Eleanor and Ted had several encounters at social functions since Eleanor was acquainted with Ted’s younger sister, Ethel. The two were married in New York City at Fifth Avenue Presbyterian Church on June 20, 1910. Together, Theodore and Eleanor Roosevelt had four children: Grace, Theodore II, Cornelius and Quentin II (named for Ted’s baby brother who was killed during the First World War.)

Old Orchard House 

The Old Orchard house was built of brick and intended to be painted white, but left exposed because Eleanor found the color to be “so good.” Instead, the doors, shutters and trim of Old Orchard were painted off white. The exterior brick would eventually be covered in English ivy, which remained until the National Park Service acquisition in 1962.

The elegant home was filled with mementos of world travel, including Chinese furniture collected by Eleanor in the 1920s as well as reminders of Ted’s service in the infantry during World War I. The large eighteenth-century front door was found in back yard of a parish in Dublin by Ted and Eleanor.

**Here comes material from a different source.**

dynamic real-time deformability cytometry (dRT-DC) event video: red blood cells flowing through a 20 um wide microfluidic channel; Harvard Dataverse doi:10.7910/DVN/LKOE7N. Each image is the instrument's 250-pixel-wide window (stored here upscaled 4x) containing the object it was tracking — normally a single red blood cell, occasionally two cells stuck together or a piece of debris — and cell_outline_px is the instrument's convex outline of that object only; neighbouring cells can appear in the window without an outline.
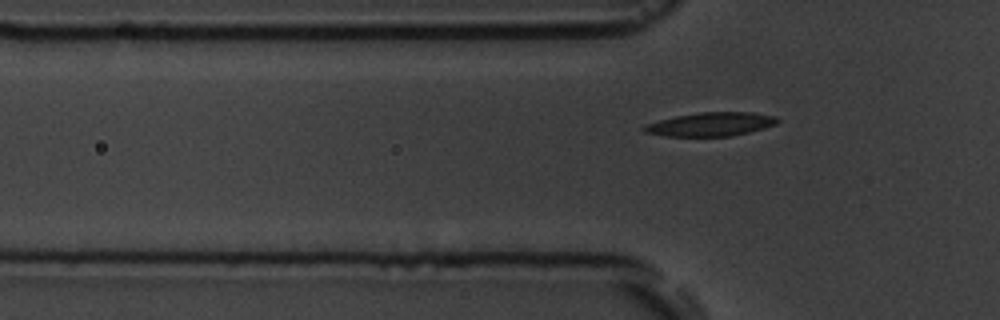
{"species": "common noctule bat (a hibernating species)", "species_latin": "Nyctalus noctula", "temperature_condition": "room temperature", "stored_images_in_passage": 7, "camera_frame_rate_fps": 3000, "um_per_image_px": 0.085, "animal": {"sex": "male", "body_mass_g": 19.5, "forearm_length_mm": 54.6}, "frame": {"image": 1, "passage_image": 7, "time_ms": 7.667, "image_size_px": [1000, 320], "cell_outline_px": [[780, 120], [776, 124], [764, 128], [732, 136], [664, 136], [644, 132], [640, 128], [648, 124], [660, 120], [676, 116], [700, 112], [752, 112], [776, 116]], "centroid_in_image_um": [60.43, 10.56], "position_along_channel_um": 65.4, "area_um2": 18.38}}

The entrance hall to the home was lined with family portraits dating back four generations, and some of Ted’s flags, including those from his governorships and of other prominent positions he held. Ted shared his father’s love of reading, and Eleanor stated that books "…have overflowed into every room in the house, both upstairs and down.” Eleanor referred to the inside of the home as her province and wanted color everywhere. Some rooms had a color theme –the drawing room, “happily combined every shade of red from deep crimson to pale rose”—while others were filled with items from a trip to China, gifts from family and friends and other family treasures.

The upstairs was home to the family bedrooms. One for Ted and Eleanor and one each for their sons, Quentin and Cornelius (their daughter Grace and son Theodore III had moved out years earlier), as well as one for their maid and two spare rooms.  As was typical in some English country houses at the time, the Roosevelts decided to name some of the bedrooms in their home, with names as exotic as “Chengtu,” after Quentin’s interest in China or as American as “Vermont,” after the state where some of the furniture in Ted and Eleanor’s room was purchased.

Along with the house, the Old Orchard compound also included a multi-bay garage for the family’s automobiles; a cottage for the site foreman, and a cold storage all located within close proximity to the home.

Ted Jr. lived in the Old Orchard House until his death in 1944 and his wife Eleanor Alexander Roosevelt lived in the house until her death in 1960.